The differentiated strategy
In a differentiated strategy, you may sell a superior product that specializes in some niche, but you also charge more for it to account for this specialization. My differentiated strategy example is a company that hits close to home: a British machine learning-based property tech company I worked with named Beekin. Beekin isn’t a property technology platform that offers cheaper services than its competitors, but at the time, it offered a next-generation platform no other property tech company was able to offer. We built a machine learning-native platform that did everything from making market evaluations to predicting future behaviors to offer an optimal price for renters. Our customers didn’t have many options for competing tools because their alternatives were property tech giants with antiquated rule-based engines, and the competitive landscape in property tech is only just being disrupted by AI.
Differentiated strategies flourish in environments where they can best communicate the strength of their products. Because the price tag is also higher, there needs to be a compelling reason why someone would pursue differentiators in a market. Unique products that differ greatly from their competitors thrive in this market strategy. In the case of Beekin, there weren’t many other competitors using machine learning as the foundation of their product, and it was able to help many people carry out their jobs. This is the greatest strength of a differentiated product: to satisfy a niche and advancing market. The need for differentiation is what furthers and matures industries. Once customers with more particular and pressing needs arise, differentiators pop up to show their competitors how they might begin specializing and rising to meet their customers where they are.
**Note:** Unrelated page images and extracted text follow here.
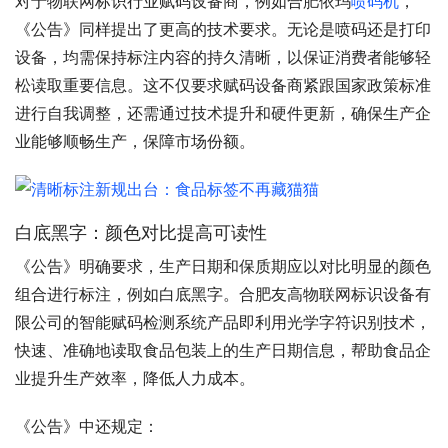
对于物联网标识行业赋码设备商，例如合肥依玛
喷码机
，
《公告》同样提出了更高的技术要求。无论是喷码还是打印
设备，均需保持标注内容的持久清晰，以保证消费者能够轻
松读取重要信息。这不仅要求赋码设备商紧跟国家政策标准
进行自我调整，还需通过技术提升和硬件更新，确保生产企
业能够顺畅生产，保障市场份额。
白底黑字：颜色对比提高可读性
《公告》明确要求，生产日期和保质期应以对比明显的颜色
组合进行标注，例如白底黑字。合肥友高物联网标识设备有
限公司的智能赋码检测系统产品即利用光学字符识别技术，
快速、准确地读取食品包装上的生产日期信息，帮助食品企
业提升生产效率，降低人力成本。
《公告》中还规定：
Let’s take a moment to appreciate all the examples we have seen so far. The work and dedication that it takes to align a viable functioning product with a business model, a product strategy, and a loyal customer base is nothing short of a triumph, and success should be shouted out and celebrated. We learn so much from the successes of others, and we had a lot of fun choosing fitting examples for this chapter.
Whether you are trusting the brightest minds in AI or you’re getting the help of a machine learning intern just out of bootcamp, know that a lot can be done with very simple models. Striving for algorithmic perfection and relying on simple tools that are commonly relied on and used are equally admirable. It’s largely a question of preference and use case.